The cell viability of 1–5 was determined by plating MDA-MB-231 cells in a 96 well plate at a density of 7000 cells per well in Dulbecco's Modified Eagle's Medium (DMEM) supplemented with 10% FBS and 1000 units per mL penicillin/streptomycin. The 96 well plates were incubated overnight in a 37 °C humidified incubator ventilated with 5% CO2. The media was then aspirated off and then quadruplicate wells were treated with DMEM supplemented with 10% FBS and 1000 units per mL penicillin/streptomycin containing different concentrations (30 μM to 500 nM) of the synthesized complexes in 1% DMSO. Plates containing wells with no cells were designated as blank wells whereas wells with cells that were not treated with the compound but only with DMEM supplemented with 10% FBS and 1000 units per mL penicillin/streptomycin containing 1% DMSO (vehicle) were designated as control wells. The plates were then again incubated in a 37 °C humidified incubator ventilated with 5% CO2. After 1 h of incubation, the cells were either irradiated with blue light (tirr = 20 min, λirr = 460–470 nm, 56 J cm−2) or kept in the dark. The plates were then incubated in a 37 °C humidified incubator with 5% CO2 for 72 h. After incubation, 10 μL of MTT reagent (5 mg mL−1 in PBS) was added to each well of the 96 well plate and incubated in a 37 °C humidified incubator ventilated with 5% CO2 for 2 h. After 2 h the media was aspirated off and 100 μL of DMSO was added. The plates were then shaken for 20 min to ensure complete dissolution of the purple formazan crystals. Absorbance of each well was then measured at 570 nm. The mean absorbance values of the blank wells were calculated and subtracted from absorbance values for each well treated with a certain concentration of a compound. The absorbance of the control wells was also taken and subtracted with the average of the blank wells. The mean of these corrected control absorbances were then calculated. Viability of the cells was finally determined by dividing the corrected absorbance of the compound wells by the mean corrected absorbance of the blank wells and expressing the mean of the ratio as a percentage value. The percent viability was plotted against the log of concentration (in molarity) of the compounds and the antilog of the concentration value at 50% viability gave us the EC50 of the complex against MDA-MB-231 cells.
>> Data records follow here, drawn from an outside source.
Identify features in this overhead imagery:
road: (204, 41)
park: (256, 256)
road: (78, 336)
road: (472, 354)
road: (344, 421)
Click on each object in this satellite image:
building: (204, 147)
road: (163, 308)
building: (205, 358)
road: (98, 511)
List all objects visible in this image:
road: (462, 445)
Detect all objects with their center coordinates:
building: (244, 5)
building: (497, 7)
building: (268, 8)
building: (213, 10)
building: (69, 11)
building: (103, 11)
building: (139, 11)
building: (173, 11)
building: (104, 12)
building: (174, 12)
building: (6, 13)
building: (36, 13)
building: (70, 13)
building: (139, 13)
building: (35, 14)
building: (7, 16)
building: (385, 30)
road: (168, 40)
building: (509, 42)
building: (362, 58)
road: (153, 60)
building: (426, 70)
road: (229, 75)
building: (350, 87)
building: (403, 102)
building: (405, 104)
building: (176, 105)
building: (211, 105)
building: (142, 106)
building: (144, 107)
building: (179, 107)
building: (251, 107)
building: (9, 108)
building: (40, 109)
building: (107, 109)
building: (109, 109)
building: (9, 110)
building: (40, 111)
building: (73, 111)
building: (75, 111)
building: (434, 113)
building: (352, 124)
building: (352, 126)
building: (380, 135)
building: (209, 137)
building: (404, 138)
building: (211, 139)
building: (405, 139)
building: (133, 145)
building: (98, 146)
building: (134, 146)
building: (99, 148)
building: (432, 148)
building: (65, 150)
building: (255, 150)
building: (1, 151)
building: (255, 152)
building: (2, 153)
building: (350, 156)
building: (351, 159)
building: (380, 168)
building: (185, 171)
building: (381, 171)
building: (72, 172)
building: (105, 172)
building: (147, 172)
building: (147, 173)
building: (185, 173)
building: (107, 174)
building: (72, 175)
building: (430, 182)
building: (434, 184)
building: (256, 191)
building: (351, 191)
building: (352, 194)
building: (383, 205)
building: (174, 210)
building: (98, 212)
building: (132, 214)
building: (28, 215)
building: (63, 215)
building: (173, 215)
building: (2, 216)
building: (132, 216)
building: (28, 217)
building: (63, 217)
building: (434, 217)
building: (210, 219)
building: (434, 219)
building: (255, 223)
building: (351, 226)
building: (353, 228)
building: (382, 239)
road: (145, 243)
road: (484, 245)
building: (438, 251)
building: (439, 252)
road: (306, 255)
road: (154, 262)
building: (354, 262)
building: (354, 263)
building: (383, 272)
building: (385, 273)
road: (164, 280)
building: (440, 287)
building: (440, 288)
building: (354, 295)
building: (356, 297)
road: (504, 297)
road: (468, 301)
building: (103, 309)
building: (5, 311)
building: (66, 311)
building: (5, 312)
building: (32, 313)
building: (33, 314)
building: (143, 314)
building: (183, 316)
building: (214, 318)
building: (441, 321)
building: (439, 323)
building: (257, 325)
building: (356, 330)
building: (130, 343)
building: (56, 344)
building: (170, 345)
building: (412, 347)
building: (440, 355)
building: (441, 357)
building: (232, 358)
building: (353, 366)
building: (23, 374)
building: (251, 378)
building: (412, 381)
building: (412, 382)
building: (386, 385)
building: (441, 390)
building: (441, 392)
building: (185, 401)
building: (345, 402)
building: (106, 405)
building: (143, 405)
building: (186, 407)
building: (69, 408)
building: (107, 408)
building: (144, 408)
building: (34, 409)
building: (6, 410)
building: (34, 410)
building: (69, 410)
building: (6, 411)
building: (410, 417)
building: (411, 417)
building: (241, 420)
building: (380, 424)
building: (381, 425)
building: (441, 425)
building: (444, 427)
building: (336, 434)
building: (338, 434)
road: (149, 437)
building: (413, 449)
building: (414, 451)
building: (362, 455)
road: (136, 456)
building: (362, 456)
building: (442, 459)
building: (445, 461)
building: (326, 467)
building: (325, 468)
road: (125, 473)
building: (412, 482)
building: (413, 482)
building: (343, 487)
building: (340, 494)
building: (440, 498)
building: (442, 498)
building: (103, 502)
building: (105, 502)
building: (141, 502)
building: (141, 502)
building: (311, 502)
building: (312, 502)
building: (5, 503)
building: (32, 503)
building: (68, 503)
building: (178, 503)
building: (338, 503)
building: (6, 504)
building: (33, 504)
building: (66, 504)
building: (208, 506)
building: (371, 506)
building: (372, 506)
The mechanism of cell death for 5 was studied in MDA-MB-231 cells. MDA-MB-231 cells were seeded at a density of 7000 cells per well in DMEM supplemented with 10% FBS and 1000 units per mL penicillin/streptomycin and allowed to incubate for 24 h in a 37 °C humidified incubator ventilated with 5% CO2. After 24 h the media was aspirated off and the plates and were then pretreated with 50 μL of DMEM supplemented with 10% FBS and 1000 units per mL penicillin/streptomycin containing 20 μM necrostatin (NEC), 20 μM of Z-VAD-FMK (Z-VAD) and 5 mM of N-acetyl cysteine (NAC) in sextuplicate. The plates also contained blank wells with no cells and control wells. One column of wells in the plate along with the blank and control wells were treated with 50 μL of DMEM supplemented with 10% FBS and 1000 units per mL penicillin/streptomycin with 1% DMSO (vehicle). The plates were incubated in a 37 °C humidified incubator ventilated with 5% CO2 for 1 h. The plates were then taken out of the incubator and 50 μL of DMEM supplemented with 10% FBS and 1000 units per mL penicillin/streptomycin containing complex 5 (4 μM) was added to the column of wells that were pretreated with vehicle along with half the wells pretreated with 20 μM necrostatin, 20 μM of Z-VAD-FMK or 5 mM of N-acetyl cysteine. Vehicle (50 μL) was added to rest of the wells, pretreated with 20 μM necrostatin, 20 μM of Z-VAD-FMK or 5 mM of NAC along with the blank and control wells. The plates were then incubated in a 37 °C humidified incubator ventilated with 5% CO2 for 1 h. At the end of incubation, the plates were either irradiated with blue light (tirr = 20 min, λirr = 460–470 nm, 56 J cm−2) or left in the dark for 20 minutes after which they were incubated in a in a 37 °C humidified incubator ventilated with 5% CO2 for 72 h. The viability of the cells was studied using MTT assay after 72 h.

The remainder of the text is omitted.